Task:
Retype every one of the entries below character for character, omitting the pictures.

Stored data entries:
★ ★ ★ ★
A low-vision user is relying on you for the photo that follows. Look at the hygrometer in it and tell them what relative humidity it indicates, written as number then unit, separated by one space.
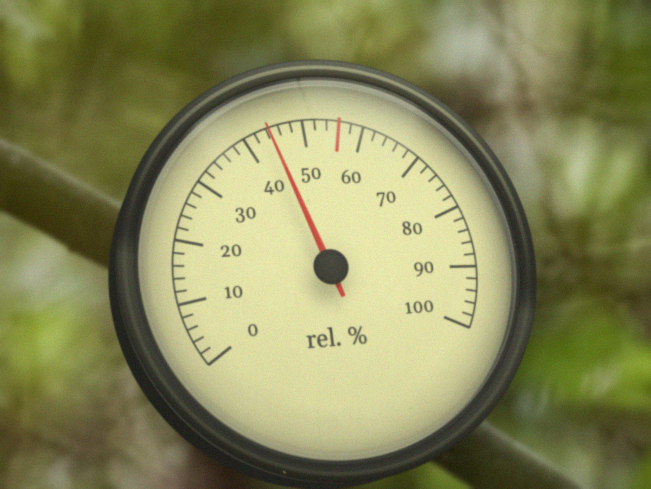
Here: 44 %
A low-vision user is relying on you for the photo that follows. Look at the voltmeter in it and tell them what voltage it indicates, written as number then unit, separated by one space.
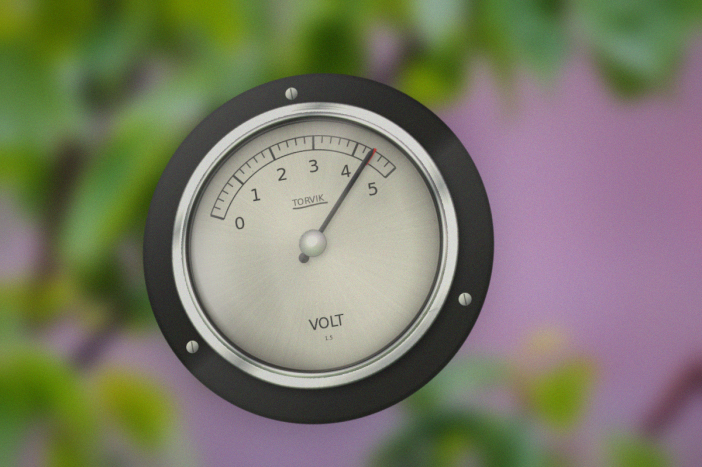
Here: 4.4 V
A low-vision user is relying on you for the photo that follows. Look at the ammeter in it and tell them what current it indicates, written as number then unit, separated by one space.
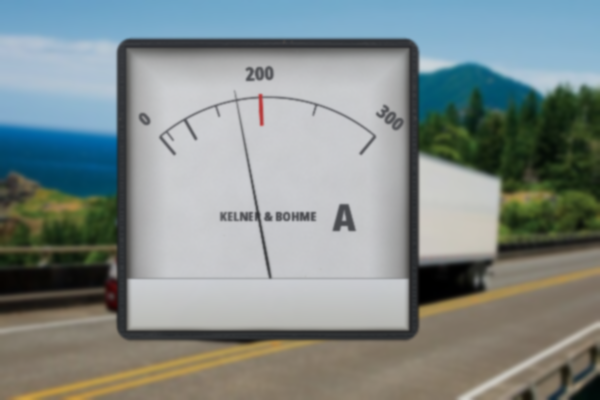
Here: 175 A
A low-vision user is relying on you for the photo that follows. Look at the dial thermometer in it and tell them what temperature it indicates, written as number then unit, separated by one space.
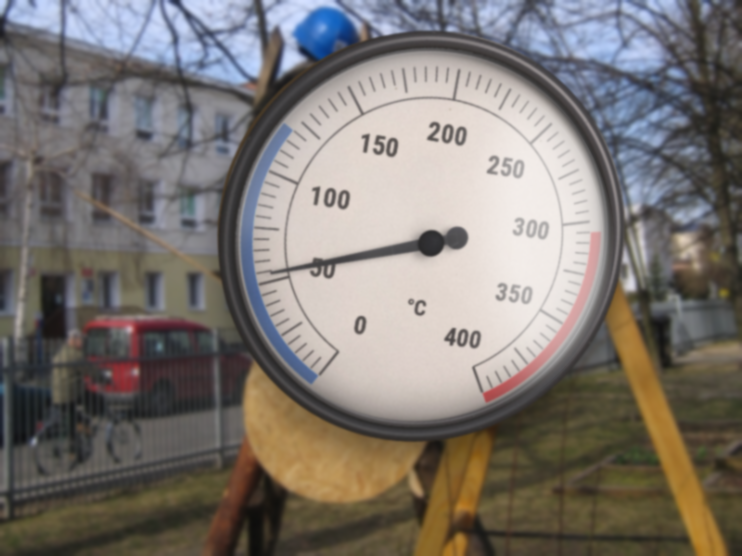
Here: 55 °C
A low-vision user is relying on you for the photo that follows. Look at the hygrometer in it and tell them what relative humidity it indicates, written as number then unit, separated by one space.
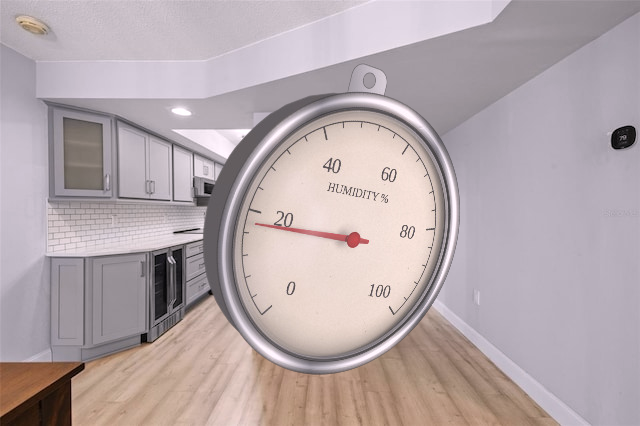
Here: 18 %
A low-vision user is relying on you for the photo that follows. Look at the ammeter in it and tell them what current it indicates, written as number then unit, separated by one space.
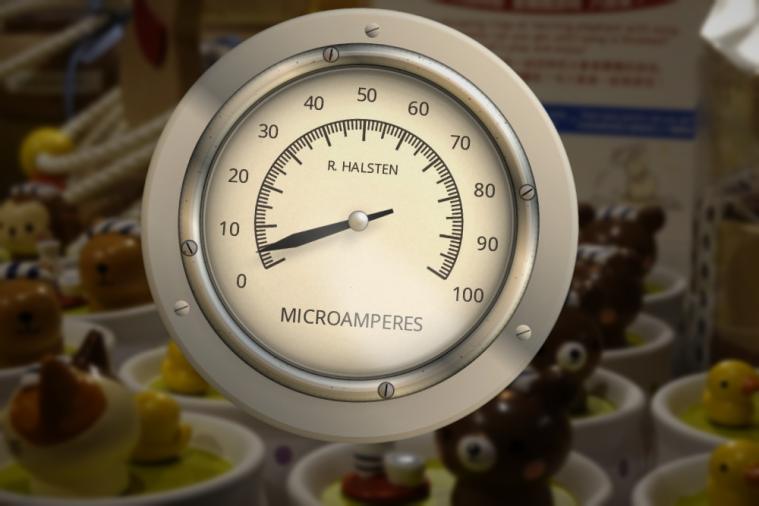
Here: 4 µA
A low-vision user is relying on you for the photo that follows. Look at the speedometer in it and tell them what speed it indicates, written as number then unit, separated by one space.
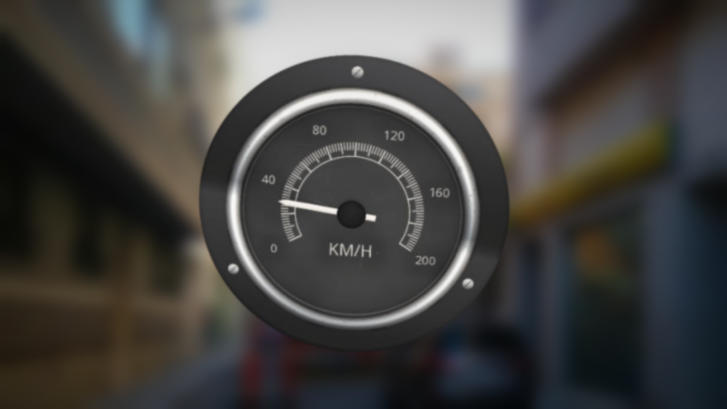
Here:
★ ★ ★ ★
Exercise result:
A low-vision user is relying on you for the photo that follows. Look at the hygrometer in it and tell them what relative humidity it indicates, written as number then unit, separated by one space.
Here: 44 %
A low-vision user is relying on you for the photo that follows. Look at the voltmeter in it and tell them what voltage it indicates, written as number then unit, separated by one space.
Here: 4.4 V
A low-vision user is relying on you for the photo that follows. Look at the ammeter in it and tell them what current it indicates, written as number then unit, separated by one space.
Here: 175 A
A low-vision user is relying on you for the photo that follows. Look at the dial thermometer in it and tell them what temperature it indicates, written as number then unit, separated by one space.
Here: 55 °C
A low-vision user is relying on you for the photo that follows. Look at the hygrometer in it and tell them what relative humidity it indicates, written as number then unit, separated by one space.
Here: 18 %
A low-vision user is relying on you for the photo that follows. Look at the ammeter in it and tell them what current it indicates, written as number then unit, separated by one space.
Here: 4 µA
A low-vision user is relying on you for the photo that follows. Look at the speedometer in it and tell them what speed it indicates, written as number then unit, separated by one space.
Here:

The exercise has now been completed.